Türkiye ekonomisinde giderek kronikleşen bir dengesizlik haline dönüşmekte olan dış açık (cari işlemler, yani yurtiçi tasarruf - yatırım açığı) sorunu, böylesine bir yorum ile geçiştirilmekte; ve coşku sellerine kapılmış finans piyasalarının (“oyuncuların”) tedirgin edilmemesine özen gösterilmekteydi. “Cari işlemler açığı finanse edilemez ise ne olur?” meselesi ise tahayyül bile edilemiyor; “şimdi artık her şey değişik” dogmalarıyla örtbas ediliyordu.
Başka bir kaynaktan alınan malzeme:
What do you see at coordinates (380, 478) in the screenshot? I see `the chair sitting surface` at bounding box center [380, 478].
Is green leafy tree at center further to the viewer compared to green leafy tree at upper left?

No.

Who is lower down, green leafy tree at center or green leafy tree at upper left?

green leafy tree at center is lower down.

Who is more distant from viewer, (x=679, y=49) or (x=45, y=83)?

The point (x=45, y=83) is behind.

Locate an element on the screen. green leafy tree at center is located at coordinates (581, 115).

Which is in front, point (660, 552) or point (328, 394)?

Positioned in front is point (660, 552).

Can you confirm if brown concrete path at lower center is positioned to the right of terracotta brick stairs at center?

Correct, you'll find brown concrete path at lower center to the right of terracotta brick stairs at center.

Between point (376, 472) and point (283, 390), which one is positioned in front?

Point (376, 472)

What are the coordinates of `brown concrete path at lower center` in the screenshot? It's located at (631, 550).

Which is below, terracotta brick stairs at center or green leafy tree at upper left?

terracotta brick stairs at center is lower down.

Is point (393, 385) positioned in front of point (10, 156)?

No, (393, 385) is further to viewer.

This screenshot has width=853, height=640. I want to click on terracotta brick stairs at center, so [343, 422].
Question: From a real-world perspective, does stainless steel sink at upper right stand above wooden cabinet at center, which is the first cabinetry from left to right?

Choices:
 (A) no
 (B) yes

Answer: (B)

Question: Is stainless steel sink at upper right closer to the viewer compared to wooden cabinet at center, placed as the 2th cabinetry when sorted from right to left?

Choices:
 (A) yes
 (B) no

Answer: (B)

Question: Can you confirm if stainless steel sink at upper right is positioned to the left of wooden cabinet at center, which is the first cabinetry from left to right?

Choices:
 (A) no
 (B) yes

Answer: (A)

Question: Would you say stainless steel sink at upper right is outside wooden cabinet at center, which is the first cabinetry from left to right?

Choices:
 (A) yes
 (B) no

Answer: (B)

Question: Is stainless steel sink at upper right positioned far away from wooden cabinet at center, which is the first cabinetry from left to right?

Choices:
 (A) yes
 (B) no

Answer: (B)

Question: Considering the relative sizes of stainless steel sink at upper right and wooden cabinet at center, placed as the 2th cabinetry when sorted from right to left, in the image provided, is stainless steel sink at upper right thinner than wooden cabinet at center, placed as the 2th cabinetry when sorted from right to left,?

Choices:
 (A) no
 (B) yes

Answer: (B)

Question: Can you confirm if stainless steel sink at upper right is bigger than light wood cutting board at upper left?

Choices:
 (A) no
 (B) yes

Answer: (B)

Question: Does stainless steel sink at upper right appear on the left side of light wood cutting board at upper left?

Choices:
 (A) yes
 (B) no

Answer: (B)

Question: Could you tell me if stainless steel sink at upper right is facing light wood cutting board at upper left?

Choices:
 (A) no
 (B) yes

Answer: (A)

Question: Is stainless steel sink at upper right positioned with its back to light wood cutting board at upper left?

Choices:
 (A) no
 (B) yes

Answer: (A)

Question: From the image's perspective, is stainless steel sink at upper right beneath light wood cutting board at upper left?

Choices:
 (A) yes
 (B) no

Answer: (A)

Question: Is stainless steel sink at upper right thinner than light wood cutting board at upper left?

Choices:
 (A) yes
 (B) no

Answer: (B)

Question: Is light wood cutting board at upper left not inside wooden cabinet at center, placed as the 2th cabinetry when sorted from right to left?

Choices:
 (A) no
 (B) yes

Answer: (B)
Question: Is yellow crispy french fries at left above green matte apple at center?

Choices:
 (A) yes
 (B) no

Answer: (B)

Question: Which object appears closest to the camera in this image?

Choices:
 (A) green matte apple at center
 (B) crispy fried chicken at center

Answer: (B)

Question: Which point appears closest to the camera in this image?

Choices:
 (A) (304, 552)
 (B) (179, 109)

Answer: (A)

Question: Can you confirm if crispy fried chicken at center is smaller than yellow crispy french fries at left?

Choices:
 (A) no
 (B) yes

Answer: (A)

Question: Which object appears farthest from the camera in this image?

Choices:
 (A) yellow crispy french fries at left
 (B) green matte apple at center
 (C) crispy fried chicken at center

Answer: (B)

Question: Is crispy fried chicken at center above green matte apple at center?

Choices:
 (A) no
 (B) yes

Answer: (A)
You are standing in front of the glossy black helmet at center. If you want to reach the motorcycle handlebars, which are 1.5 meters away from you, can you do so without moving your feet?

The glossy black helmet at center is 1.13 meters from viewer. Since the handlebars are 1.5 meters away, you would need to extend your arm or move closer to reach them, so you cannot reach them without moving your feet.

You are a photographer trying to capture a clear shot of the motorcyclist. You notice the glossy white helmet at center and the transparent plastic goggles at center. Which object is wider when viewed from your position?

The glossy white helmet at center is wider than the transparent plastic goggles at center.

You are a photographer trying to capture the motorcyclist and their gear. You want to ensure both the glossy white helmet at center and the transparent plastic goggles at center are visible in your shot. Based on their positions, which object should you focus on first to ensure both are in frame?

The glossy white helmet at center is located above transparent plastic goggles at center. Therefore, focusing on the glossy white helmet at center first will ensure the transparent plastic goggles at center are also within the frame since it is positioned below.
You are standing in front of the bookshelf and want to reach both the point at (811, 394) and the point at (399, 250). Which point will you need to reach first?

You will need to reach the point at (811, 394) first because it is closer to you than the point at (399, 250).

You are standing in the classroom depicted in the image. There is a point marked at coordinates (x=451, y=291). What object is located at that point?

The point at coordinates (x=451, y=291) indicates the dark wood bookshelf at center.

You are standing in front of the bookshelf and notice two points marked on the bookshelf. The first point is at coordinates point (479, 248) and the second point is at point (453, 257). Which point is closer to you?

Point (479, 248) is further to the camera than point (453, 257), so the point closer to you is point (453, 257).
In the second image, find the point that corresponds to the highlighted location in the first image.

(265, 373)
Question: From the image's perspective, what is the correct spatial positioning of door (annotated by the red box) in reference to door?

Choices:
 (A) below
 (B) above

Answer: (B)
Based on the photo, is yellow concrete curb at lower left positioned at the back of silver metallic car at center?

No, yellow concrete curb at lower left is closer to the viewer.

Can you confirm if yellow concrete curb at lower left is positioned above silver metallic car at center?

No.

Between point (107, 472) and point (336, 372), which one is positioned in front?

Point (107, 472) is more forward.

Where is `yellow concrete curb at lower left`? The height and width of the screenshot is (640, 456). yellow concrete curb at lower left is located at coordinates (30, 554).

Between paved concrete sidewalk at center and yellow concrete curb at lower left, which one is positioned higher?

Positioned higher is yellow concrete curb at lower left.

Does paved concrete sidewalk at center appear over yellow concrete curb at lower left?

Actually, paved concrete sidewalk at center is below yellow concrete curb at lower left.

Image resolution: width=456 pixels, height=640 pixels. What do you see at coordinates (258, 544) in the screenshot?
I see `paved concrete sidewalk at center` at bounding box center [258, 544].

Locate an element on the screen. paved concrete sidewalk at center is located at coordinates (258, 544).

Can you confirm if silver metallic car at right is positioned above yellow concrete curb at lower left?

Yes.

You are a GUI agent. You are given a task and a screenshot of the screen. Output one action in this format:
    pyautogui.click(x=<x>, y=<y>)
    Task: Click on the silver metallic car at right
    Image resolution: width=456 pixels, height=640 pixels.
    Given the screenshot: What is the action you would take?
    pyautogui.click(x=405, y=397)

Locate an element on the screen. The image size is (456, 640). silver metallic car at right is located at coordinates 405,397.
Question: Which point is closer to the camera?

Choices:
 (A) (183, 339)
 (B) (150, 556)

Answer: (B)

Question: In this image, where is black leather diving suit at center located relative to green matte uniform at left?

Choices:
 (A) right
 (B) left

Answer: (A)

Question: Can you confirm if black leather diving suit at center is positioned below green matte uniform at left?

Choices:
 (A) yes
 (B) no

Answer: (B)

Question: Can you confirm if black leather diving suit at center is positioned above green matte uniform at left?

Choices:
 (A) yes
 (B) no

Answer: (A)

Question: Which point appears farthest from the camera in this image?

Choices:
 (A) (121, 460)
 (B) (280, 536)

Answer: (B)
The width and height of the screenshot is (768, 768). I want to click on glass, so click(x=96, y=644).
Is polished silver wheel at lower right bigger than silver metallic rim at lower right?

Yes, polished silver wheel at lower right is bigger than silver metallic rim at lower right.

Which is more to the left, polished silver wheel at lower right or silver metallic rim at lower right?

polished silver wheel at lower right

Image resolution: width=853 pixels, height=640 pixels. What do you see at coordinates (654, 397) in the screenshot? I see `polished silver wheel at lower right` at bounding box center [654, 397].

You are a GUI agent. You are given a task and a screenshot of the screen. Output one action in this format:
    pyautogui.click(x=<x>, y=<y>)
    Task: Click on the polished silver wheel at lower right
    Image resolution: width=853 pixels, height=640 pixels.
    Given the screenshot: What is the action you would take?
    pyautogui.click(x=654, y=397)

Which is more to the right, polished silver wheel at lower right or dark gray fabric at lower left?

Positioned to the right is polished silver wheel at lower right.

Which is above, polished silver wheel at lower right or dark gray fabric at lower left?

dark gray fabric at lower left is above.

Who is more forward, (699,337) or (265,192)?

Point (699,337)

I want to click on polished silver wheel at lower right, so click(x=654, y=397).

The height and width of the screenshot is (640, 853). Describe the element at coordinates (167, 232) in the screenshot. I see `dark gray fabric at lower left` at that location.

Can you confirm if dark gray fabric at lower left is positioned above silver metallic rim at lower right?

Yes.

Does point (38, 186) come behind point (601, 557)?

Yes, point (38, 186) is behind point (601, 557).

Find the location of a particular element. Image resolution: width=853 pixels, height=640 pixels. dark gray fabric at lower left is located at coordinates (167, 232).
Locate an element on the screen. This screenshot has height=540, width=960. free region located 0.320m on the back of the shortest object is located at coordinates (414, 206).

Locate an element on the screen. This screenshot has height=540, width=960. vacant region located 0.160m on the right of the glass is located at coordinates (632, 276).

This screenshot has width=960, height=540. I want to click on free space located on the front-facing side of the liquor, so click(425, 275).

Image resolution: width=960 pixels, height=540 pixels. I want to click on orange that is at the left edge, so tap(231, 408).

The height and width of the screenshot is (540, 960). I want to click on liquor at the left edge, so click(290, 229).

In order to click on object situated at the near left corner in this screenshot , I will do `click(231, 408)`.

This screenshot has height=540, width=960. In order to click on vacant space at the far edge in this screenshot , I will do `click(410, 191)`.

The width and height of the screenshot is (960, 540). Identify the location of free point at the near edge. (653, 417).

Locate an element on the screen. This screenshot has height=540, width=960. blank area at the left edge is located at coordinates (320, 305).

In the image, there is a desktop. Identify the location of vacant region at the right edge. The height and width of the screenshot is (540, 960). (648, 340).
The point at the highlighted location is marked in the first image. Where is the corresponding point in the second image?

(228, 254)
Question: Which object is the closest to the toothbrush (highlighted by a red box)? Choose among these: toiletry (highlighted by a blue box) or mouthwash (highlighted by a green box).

Türkiye ekonomisi bu mantıksız ve akıldışı savlar ile 2009 krizini karşıladı. Kriz sonrasında sıcak para akımlarının coşkusuyla son bir kez daha saman alevi biçiminde büyüme gösterdi; birbiri ardına gelen yanlışlar, siyaset ve ekonomi kurumlarında yaşanmakta olan tahribat ile birlikte de şiddetli bir döviz krizine ve buradan da durgunluk / kriz sarmalına sürüklendi. 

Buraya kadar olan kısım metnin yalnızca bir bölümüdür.